- **Work required**
Copy out the data verbatim from the line containing "True or false: Aggravated" down to the last line, both included. Leave the pictures out.

::: Data for analysis :::

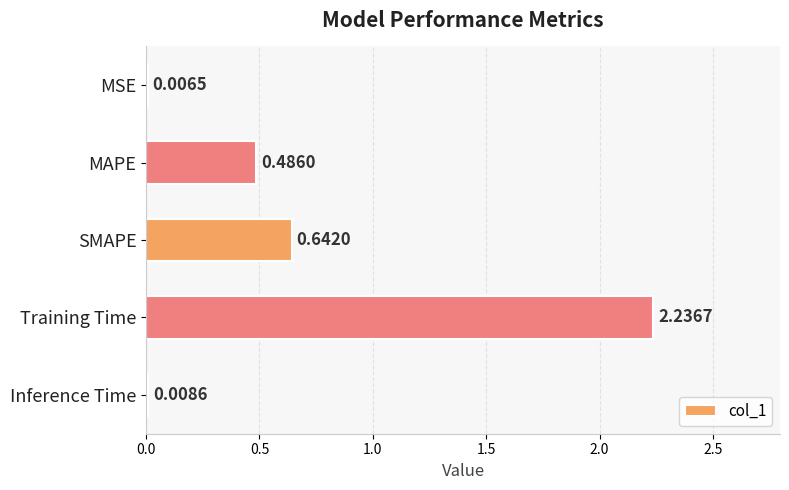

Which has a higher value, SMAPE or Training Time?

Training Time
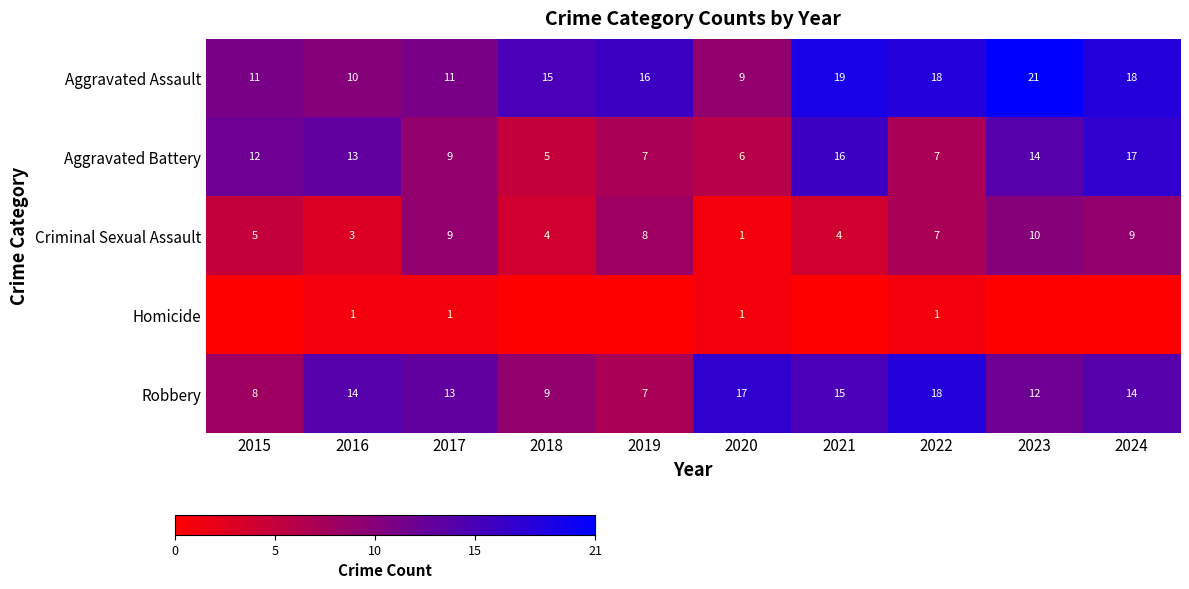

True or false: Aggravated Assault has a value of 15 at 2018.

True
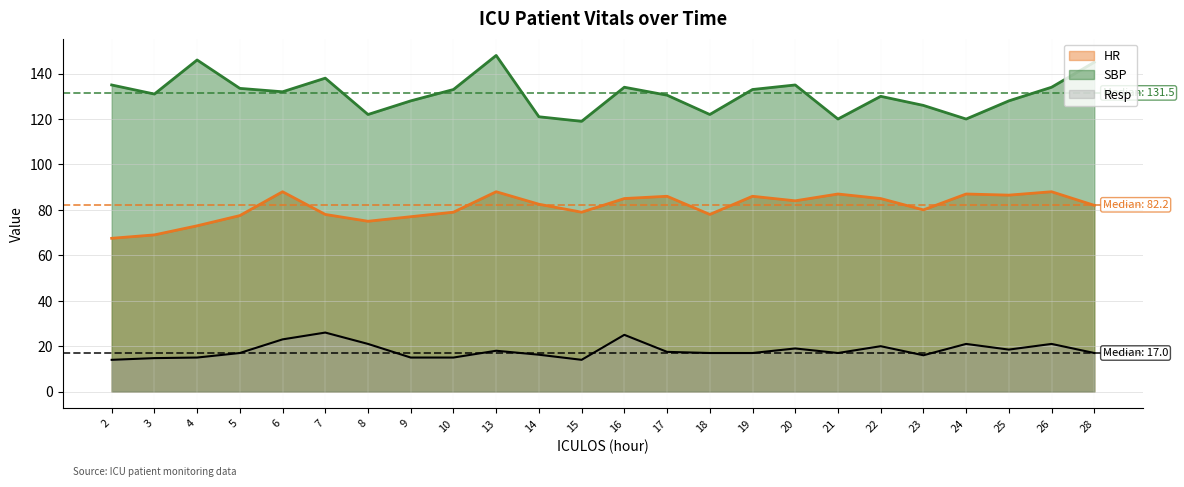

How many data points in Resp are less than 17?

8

:::

- **Response for this exercise**
True or false: Aggravated Assault has a value of 15 at 2018.

True

How many data points in Resp are less than 17?

8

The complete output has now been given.